To further investigate the mechanism responsible for defective proliferation and differentiation and acquisition of the senescent phenotype, we performed a transcriptome analysis of mutant and control cells after 3 days of culture. This analysis first confirmed the senescent phenotype (decrease of transcription processes and acquisition of irreversible heterochromatin domain, secretion of inflammatory cytokines), together with the absence of differentiation. It also revealed a major de-regulation of the oxidative stress pathway (decrease/increase of a subset of antioxidant enzymes, and alteration of the metabolic activity), suggesting an increase of the intracellular redox activity. Quantification of this activity by immunofluorescence and flow cytometry showed a massive increase of ROS levels in mutant cells, both ex vivo after 4 days of culture, and in vivo in purified satellite cells 3 and 4 days after injury. As excessive levels of ROS have been shown to induce DNA damage, we investigated for such damages in mutant cells. Immunofluorescence analysis using markers of oxidized DNA revealed extensive DNA damage in double mutant cells. Treatment of mutant cells with N-acetyl-cysteine, a powerful antioxidant completely prevented DNA damage, and rescue the complete differentiation.

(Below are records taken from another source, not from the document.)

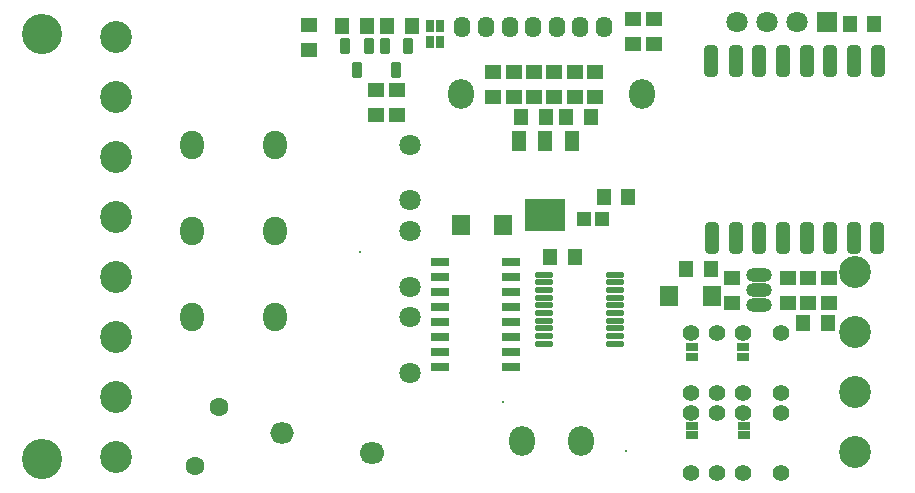
<source format=gbs>
G04 Layer_Color=16711935*
%FSLAX44Y44*%
%MOMM*%
G71*
G01*
G75*
%ADD55C,1.8032*%
%ADD56R,1.8032X1.8032*%
%ADD57C,0.2032*%
%ADD58C,1.4032*%
%ADD59C,2.7032*%
%ADD60O,2.0032X2.4032*%
%ADD61O,2.0032X1.8032*%
%ADD62O,2.1032X1.8032*%
%ADD63C,3.4032*%
%ADD64O,2.2032X2.5032*%
%ADD65C,1.6032*%
%ADD66O,2.2032X1.2032*%
%ADD67O,2.2032X1.2032*%
%ADD68O,1.4032X1.8032*%
%ADD69R,1.0032X0.7032*%
%ADD70R,1.4032X1.3032*%
G04:AMPARAMS|DCode=71|XSize=2.7032mm|YSize=1.2032mm|CornerRadius=0.3516mm|HoleSize=0mm|Usage=FLASHONLY|Rotation=90.000|XOffset=0mm|YOffset=0mm|HoleType=Round|Shape=RoundedRectangle|*
%AMROUNDEDRECTD71*
21,1,2.7032,0.5000,0,0,90.0*
21,1,2.0000,1.2032,0,0,90.0*
1,1,0.7032,0.2500,1.0000*
1,1,0.7032,0.2500,-1.0000*
1,1,0.7032,-0.2500,-1.0000*
1,1,0.7032,-0.2500,1.0000*
%
%ADD71ROUNDEDRECTD71*%
%ADD72R,1.3032X1.4032*%
%ADD73R,1.6032X0.8032*%
%ADD74O,1.6032X0.5532*%
%ADD75R,1.5032X1.8032*%
%ADD76R,1.2032X1.2032*%
%ADD77R,3.4532X2.7032*%
%ADD78R,1.2032X1.7032*%
G04:AMPARAMS|DCode=79|XSize=0.8532mm|YSize=1.4032mm|CornerRadius=0.1829mm|HoleSize=0mm|Usage=FLASHONLY|Rotation=180.000|XOffset=0mm|YOffset=0mm|HoleType=Round|Shape=RoundedRectangle|*
%AMROUNDEDRECTD79*
21,1,0.8532,1.0375,0,0,180.0*
21,1,0.4875,1.4032,0,0,180.0*
1,1,0.3657,-0.2437,0.5188*
1,1,0.3657,0.2437,0.5188*
1,1,0.3657,0.2437,-0.5188*
1,1,0.3657,-0.2437,-0.5188*
%
%ADD79ROUNDEDRECTD79*%
%ADD80R,0.7032X1.0032*%
D55*
X638556Y395224D02*
D03*
X663956D02*
D03*
X613156D02*
D03*
X337058Y244084D02*
D03*
Y291084D02*
D03*
Y98034D02*
D03*
Y145034D02*
D03*
Y171059D02*
D03*
Y218059D02*
D03*
D56*
X689356Y395224D02*
D03*
D57*
X294640Y199898D02*
D03*
X519938Y32004D02*
D03*
X415290Y73660D02*
D03*
D58*
X574902Y13208D02*
D03*
X596902D02*
D03*
X618902D02*
D03*
X650902D02*
D03*
X574902Y64008D02*
D03*
X596902D02*
D03*
X618902D02*
D03*
X650902D02*
D03*
Y131400D02*
D03*
X618902D02*
D03*
X596902D02*
D03*
X574902D02*
D03*
X650902Y80600D02*
D03*
X618902D02*
D03*
X596902D02*
D03*
X574902D02*
D03*
D59*
X87884Y382270D02*
D03*
Y331470D02*
D03*
Y280670D02*
D03*
Y229870D02*
D03*
Y26670D02*
D03*
Y77470D02*
D03*
Y128270D02*
D03*
Y179070D02*
D03*
X713740Y30988D02*
D03*
Y81788D02*
D03*
Y132588D02*
D03*
Y183388D02*
D03*
D60*
X152058Y291084D02*
D03*
X222058D02*
D03*
X152058Y145034D02*
D03*
X222058D02*
D03*
X152058Y218059D02*
D03*
X222058D02*
D03*
D61*
X228446Y46854D02*
D03*
D62*
X304446Y29854D02*
D03*
D63*
X25000Y385000D02*
D03*
Y25000D02*
D03*
D64*
X379438Y334290D02*
D03*
X533438D02*
D03*
X431438Y40290D02*
D03*
X481438D02*
D03*
D65*
X174846Y68688D02*
D03*
X154846Y18688D02*
D03*
D66*
X632460Y181102D02*
D03*
Y155702D02*
D03*
D67*
Y168402D02*
D03*
D68*
X500944Y390906D02*
D03*
X420944D02*
D03*
X440944D02*
D03*
X460944D02*
D03*
X400944D02*
D03*
X380944D02*
D03*
X480944D02*
D03*
D69*
X618998Y111570D02*
D03*
Y119570D02*
D03*
X575056Y111570D02*
D03*
Y119570D02*
D03*
X575310Y45022D02*
D03*
Y53022D02*
D03*
X619252Y45276D02*
D03*
Y53276D02*
D03*
D70*
X251362Y392516D02*
D03*
Y371516D02*
D03*
X525682Y397596D02*
D03*
Y376596D02*
D03*
X656434Y177886D02*
D03*
Y156886D02*
D03*
X673706Y177886D02*
D03*
Y156886D02*
D03*
X609248Y157140D02*
D03*
Y178140D02*
D03*
X458978Y352724D02*
D03*
Y331724D02*
D03*
X407162Y352724D02*
D03*
Y331724D02*
D03*
X424746D02*
D03*
Y352724D02*
D03*
X493620Y331892D02*
D03*
Y352892D02*
D03*
X476562Y331724D02*
D03*
Y352724D02*
D03*
X442058Y331638D02*
D03*
Y352638D02*
D03*
X543462Y376596D02*
D03*
Y397596D02*
D03*
X691290Y156886D02*
D03*
Y177886D02*
D03*
X325530Y316652D02*
D03*
Y337652D02*
D03*
X308258Y316652D02*
D03*
Y337652D02*
D03*
D71*
X732178Y211766D02*
D03*
X712478D02*
D03*
X692478D02*
D03*
X672778D02*
D03*
X652378D02*
D03*
X632278D02*
D03*
X612378D02*
D03*
X592278D02*
D03*
X591878Y361766D02*
D03*
X612278D02*
D03*
X631878D02*
D03*
X652078D02*
D03*
X672678D02*
D03*
X692478D02*
D03*
X712678D02*
D03*
X732478D02*
D03*
D72*
X690204Y140110D02*
D03*
X669204D02*
D03*
X455590Y196186D02*
D03*
X476590D02*
D03*
X591728Y186084D02*
D03*
X570728D02*
D03*
X489798Y314608D02*
D03*
X468798D02*
D03*
X451952D02*
D03*
X430952D02*
D03*
X729828Y393094D02*
D03*
X708828D02*
D03*
X500548Y246478D02*
D03*
X521548D02*
D03*
X317160Y392020D02*
D03*
X338160D02*
D03*
X279060D02*
D03*
X300060D02*
D03*
D73*
X421922Y192024D02*
D03*
Y179324D02*
D03*
Y166624D02*
D03*
Y153924D02*
D03*
Y141224D02*
D03*
Y128524D02*
D03*
Y115824D02*
D03*
X361922D02*
D03*
Y128524D02*
D03*
Y141224D02*
D03*
Y153924D02*
D03*
Y166624D02*
D03*
Y179324D02*
D03*
Y192024D02*
D03*
Y103124D02*
D03*
X421922D02*
D03*
D74*
X450060Y122642D02*
D03*
Y129142D02*
D03*
Y135642D02*
D03*
Y142142D02*
D03*
Y148642D02*
D03*
Y155142D02*
D03*
Y161642D02*
D03*
Y168142D02*
D03*
Y174642D02*
D03*
Y181142D02*
D03*
X510060Y122642D02*
D03*
Y129142D02*
D03*
Y135642D02*
D03*
Y142142D02*
D03*
Y148642D02*
D03*
Y155142D02*
D03*
Y161642D02*
D03*
Y168142D02*
D03*
Y174642D02*
D03*
Y181142D02*
D03*
D75*
X592040Y163068D02*
D03*
X556040D02*
D03*
X415510Y222758D02*
D03*
X379510D02*
D03*
D76*
X483990Y228346D02*
D03*
X498990D02*
D03*
D77*
X451104Y231640D02*
D03*
D78*
X473604Y294140D02*
D03*
X451104D02*
D03*
X428604D02*
D03*
D79*
X301592Y374490D02*
D03*
X291592Y354490D02*
D03*
X281592Y374490D02*
D03*
X335120Y374744D02*
D03*
X325120Y354744D02*
D03*
X315120Y374744D02*
D03*
D80*
X361886Y391668D02*
D03*
X353886D02*
D03*
X361886Y377698D02*
D03*
X353886D02*
D03*
M02*

</source>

Similarly, analysis of Pitx2flox/flox;Pitx3flox/flox;Pax7CRE-ERT2/+;mdx muscles by immunofluorescence revealed extensive DNA oxidation. Mutant mice treatment with NAC not only prevented DNA damage and aggravation of the dystrophic phenotype, but also completely rescued life expectancy of Pitx2flox/flox;Pitx3flox/flox;Pax7CRE-ERT2/+;mdx mice.
Taken together, these results demonstrate an essential role of Pitx2 and Pitx3 in the regulation of the intracellular redox activity. In their absence, mutant cells accumulate excessive levels of Reactive Oxygen Species (ROS) leading to DNA damage and senescence. A manuscript is currently under preparation.